#### Given exercise
Using the court judgment excerpt below, answer these questions:
(a) On what date, and at what place, did the incident behind the dispute occur?
(b) For which IPC sections did the Magistrate frame charges on 27.08.2014?
(c) Which court issued the orders dated 27.11.2023?

Bechu Kurian Thomas, J
1. Petitioner has combined various reliefs, of which the relevant one is to set aside Annexure A15 order dated 23.03.2022 framing charge against him for the offences punishable under sections 341 and 332 of the Indian Penal Code, 1860 (for short 'IPC'). Annexure A20 and Annexure A21 orders dated 27.11.2023 of the Additional Sessions Court-II, Thiruvananthapuram, are also challenged. By virtue of those two orders, the Court has dismissed petitioner's application for referring questions to the High Court under section 395 Cr.P.C and also rejected petitioner's challenge against the order framing charge as well as the challenge against the orders in two petitions filed as C.M.P. Nos.602/2022 and 603/2022.
2. The dispute arises out of an incident that occurred on 28.11.2011 at the Museum Junction at Thiruvananthapuram. Petitioner is alleged to have blocked a KSRTC stage carriage on the main road at around 7:50 PM using his car and attacked the driver of the stage carriage. A final report was filed alleging offences punishable under sections 341, 353 and 323 of IPC.
3. The case has a history which is worth mentioning to indicate how a trial has been prolonged for a decade and more. Initially, on 07.02.2012, the Judicial First Class Magistrate Court -III, Thiruvananthapuram, took cognizance of the offences mentioned in the final report, i.e. for those under sections 341, 353 and 323 of IPC and issued process to the accused. After the accused appeared, the learned Magistrate on 27.08.2014 framed charges for the offences under sections 341 and 332 of IPC and the trial commenced. Later, consequent to examination of the defence witnesses, the learned Magistrate realized that it was not a case triable by him.

#### Records provided
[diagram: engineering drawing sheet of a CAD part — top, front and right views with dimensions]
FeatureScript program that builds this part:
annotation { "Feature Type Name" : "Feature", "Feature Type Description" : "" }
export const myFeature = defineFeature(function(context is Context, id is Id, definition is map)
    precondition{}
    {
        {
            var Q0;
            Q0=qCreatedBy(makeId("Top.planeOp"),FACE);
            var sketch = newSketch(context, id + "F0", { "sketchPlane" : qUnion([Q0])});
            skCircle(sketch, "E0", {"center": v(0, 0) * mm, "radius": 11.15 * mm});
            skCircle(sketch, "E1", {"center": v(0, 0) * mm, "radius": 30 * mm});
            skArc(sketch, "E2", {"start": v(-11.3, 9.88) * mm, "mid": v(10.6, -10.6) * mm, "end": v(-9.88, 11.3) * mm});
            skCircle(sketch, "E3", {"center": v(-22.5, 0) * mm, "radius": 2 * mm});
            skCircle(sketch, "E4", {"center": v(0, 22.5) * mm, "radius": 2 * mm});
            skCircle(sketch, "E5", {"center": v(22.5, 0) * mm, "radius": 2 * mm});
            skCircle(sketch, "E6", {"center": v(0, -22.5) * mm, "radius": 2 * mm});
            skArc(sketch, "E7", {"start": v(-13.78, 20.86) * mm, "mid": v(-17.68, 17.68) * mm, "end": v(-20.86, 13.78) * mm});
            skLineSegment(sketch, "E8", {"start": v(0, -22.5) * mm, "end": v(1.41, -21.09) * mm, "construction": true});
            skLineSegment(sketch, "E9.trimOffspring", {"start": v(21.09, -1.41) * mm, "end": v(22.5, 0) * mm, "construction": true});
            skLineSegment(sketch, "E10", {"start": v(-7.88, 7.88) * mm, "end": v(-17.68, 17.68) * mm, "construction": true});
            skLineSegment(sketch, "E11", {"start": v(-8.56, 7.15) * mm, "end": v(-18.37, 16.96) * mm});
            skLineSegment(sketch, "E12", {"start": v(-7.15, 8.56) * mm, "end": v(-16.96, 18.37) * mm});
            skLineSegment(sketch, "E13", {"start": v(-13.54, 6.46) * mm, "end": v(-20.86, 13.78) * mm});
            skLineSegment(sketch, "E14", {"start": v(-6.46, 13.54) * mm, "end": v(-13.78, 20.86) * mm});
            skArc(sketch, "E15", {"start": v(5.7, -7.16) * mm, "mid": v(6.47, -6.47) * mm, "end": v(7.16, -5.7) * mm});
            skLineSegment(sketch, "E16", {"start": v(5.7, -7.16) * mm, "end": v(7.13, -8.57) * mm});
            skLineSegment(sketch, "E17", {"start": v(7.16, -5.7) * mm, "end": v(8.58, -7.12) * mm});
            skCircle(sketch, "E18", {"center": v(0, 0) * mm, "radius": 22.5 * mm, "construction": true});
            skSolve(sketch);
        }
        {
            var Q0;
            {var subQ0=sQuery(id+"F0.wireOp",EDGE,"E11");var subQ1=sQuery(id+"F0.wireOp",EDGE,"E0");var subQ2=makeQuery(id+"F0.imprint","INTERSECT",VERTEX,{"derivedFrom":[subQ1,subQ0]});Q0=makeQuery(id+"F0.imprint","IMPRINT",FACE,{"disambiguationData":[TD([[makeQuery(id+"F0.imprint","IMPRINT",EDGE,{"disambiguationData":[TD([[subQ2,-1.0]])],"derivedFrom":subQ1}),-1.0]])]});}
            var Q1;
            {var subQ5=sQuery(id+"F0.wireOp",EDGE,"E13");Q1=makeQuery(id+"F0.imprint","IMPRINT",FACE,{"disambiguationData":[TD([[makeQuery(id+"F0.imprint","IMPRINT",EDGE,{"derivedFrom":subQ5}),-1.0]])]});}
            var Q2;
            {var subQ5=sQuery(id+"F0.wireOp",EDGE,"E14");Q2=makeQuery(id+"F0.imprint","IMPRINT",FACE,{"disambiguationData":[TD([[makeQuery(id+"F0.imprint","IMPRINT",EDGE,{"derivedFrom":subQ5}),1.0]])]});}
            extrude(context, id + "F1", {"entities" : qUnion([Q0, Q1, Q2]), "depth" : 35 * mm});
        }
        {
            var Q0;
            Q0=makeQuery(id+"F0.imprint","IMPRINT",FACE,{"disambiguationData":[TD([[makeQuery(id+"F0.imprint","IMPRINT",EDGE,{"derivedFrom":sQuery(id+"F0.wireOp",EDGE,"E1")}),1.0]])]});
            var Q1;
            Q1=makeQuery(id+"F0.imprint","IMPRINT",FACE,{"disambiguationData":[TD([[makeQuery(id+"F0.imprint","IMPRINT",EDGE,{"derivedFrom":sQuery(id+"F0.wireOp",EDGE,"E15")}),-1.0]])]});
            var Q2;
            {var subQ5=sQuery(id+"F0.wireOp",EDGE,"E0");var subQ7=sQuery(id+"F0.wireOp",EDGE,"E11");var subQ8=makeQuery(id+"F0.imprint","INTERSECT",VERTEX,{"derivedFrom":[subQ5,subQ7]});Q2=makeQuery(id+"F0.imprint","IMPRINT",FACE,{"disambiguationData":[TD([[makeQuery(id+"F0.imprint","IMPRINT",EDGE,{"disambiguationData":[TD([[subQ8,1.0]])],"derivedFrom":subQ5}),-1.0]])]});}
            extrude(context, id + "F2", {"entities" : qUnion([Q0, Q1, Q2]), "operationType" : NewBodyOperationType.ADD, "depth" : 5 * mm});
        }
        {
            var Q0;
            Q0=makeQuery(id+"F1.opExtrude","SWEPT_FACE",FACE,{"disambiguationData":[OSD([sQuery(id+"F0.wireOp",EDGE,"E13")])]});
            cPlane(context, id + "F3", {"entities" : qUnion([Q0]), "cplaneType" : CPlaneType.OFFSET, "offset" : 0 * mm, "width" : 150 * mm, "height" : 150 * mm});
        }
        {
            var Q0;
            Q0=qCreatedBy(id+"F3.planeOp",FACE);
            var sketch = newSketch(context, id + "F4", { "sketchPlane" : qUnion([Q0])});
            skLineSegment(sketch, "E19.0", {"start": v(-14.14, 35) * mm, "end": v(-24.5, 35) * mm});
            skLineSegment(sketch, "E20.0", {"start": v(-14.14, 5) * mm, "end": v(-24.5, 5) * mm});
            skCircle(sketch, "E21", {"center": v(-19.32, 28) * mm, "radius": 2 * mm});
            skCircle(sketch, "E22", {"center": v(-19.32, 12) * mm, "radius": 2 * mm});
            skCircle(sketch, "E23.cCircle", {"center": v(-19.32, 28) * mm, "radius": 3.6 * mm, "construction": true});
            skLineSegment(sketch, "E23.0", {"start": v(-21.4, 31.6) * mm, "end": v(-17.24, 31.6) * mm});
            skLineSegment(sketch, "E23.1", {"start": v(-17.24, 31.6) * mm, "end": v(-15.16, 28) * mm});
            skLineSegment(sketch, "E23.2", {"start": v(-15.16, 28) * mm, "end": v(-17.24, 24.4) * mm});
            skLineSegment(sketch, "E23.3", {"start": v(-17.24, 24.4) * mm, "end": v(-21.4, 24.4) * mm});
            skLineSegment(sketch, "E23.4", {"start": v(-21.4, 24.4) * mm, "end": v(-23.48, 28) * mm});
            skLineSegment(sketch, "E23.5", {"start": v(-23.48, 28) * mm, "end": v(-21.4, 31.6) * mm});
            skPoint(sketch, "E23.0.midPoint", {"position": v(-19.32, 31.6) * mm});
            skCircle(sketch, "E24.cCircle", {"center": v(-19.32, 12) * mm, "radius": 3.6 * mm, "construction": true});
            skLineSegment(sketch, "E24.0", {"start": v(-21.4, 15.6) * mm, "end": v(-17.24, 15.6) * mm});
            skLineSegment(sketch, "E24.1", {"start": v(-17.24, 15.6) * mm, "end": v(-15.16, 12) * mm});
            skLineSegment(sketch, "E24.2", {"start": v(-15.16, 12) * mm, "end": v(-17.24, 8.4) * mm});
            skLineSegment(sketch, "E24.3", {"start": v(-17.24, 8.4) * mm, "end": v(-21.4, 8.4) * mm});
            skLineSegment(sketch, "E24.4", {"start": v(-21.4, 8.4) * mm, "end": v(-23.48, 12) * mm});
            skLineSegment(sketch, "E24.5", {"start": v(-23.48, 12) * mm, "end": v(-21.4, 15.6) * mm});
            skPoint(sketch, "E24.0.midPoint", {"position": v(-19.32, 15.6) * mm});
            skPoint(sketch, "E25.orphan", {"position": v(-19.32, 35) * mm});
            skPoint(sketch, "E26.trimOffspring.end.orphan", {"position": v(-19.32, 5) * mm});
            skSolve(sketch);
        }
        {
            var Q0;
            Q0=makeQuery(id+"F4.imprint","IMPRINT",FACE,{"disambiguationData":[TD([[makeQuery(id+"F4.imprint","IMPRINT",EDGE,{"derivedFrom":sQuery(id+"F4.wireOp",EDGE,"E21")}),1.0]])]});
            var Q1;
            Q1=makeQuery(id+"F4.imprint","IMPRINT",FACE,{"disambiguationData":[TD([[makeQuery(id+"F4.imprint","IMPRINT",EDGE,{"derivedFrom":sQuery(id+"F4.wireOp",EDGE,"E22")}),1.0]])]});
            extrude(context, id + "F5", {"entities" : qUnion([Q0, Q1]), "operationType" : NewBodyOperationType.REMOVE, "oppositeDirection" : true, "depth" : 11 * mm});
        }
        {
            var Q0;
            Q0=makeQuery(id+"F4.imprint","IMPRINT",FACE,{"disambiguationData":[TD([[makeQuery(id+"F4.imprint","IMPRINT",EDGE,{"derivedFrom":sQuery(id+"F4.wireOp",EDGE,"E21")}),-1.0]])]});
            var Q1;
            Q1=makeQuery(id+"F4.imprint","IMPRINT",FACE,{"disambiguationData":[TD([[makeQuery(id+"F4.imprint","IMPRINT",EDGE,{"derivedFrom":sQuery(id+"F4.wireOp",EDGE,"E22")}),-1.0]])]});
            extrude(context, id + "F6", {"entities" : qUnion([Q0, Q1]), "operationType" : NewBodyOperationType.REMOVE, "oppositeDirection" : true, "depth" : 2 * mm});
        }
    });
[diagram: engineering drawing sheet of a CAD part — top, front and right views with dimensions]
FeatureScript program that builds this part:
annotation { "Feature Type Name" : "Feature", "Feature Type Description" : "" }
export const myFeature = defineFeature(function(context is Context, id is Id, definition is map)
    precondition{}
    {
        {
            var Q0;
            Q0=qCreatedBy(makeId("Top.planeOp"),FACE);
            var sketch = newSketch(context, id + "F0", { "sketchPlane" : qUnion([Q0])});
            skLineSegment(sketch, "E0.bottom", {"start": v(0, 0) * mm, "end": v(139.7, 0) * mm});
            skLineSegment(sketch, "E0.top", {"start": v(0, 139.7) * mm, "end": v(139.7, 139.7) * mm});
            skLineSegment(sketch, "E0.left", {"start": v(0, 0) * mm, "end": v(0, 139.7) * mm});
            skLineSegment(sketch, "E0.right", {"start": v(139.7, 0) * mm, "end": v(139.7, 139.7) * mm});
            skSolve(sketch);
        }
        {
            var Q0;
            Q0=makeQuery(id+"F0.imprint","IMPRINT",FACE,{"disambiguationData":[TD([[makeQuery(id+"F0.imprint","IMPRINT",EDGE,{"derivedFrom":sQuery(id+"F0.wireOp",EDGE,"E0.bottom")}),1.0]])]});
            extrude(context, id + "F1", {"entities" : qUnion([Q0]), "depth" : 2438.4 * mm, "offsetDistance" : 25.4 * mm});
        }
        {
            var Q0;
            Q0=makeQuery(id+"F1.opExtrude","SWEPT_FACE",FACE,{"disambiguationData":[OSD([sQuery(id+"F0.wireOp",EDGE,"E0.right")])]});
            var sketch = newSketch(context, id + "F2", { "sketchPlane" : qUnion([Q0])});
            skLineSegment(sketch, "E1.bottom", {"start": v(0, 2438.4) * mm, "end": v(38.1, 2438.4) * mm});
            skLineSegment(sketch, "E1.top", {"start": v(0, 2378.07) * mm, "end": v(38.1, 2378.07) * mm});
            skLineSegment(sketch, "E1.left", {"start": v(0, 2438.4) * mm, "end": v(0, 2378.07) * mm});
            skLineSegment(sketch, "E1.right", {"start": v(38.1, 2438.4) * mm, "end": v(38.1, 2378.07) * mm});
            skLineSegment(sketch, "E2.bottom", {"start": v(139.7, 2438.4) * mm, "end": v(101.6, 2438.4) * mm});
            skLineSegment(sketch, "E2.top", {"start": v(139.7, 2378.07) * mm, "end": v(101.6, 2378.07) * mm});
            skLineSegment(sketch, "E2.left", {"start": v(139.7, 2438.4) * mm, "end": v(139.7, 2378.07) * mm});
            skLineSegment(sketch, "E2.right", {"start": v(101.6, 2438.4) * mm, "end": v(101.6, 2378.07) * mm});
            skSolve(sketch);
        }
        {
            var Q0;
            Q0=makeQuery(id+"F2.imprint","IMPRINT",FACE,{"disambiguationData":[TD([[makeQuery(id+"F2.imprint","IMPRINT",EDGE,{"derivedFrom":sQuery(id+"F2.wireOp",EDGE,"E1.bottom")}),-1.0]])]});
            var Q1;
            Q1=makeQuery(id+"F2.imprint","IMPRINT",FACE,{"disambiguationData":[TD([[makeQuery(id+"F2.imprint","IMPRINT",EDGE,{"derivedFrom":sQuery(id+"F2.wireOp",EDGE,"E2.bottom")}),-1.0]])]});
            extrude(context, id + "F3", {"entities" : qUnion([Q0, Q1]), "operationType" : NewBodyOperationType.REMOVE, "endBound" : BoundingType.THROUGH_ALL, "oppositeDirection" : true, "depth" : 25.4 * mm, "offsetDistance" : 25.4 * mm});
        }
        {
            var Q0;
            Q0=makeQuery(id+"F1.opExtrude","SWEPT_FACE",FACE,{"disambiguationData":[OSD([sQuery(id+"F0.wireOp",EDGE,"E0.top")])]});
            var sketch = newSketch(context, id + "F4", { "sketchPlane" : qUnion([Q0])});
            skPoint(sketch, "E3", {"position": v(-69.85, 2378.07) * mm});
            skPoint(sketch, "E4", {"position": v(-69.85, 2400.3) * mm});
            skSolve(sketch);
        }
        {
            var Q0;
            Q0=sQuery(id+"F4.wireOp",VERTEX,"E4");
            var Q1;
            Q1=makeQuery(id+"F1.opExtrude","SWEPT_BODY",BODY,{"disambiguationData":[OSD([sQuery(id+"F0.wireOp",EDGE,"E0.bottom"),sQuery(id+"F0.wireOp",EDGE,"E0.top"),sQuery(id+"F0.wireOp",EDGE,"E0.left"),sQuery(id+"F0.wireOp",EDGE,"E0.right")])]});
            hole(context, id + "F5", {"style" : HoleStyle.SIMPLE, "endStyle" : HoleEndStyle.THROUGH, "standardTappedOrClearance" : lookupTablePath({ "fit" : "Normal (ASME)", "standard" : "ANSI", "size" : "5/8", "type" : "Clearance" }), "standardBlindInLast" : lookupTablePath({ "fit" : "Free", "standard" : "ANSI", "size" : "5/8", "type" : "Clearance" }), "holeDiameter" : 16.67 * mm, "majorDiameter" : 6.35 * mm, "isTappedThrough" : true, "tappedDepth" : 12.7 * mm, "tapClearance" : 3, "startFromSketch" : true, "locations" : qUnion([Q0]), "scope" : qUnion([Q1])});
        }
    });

#### Response to the task
(a) On 28.11.2011, at the Museum Junction at Thiruvananthapuram.
(b) Sections 341 and 332 of IPC.
(c) The Additional Sessions Court-II, Thiruvananthapuram.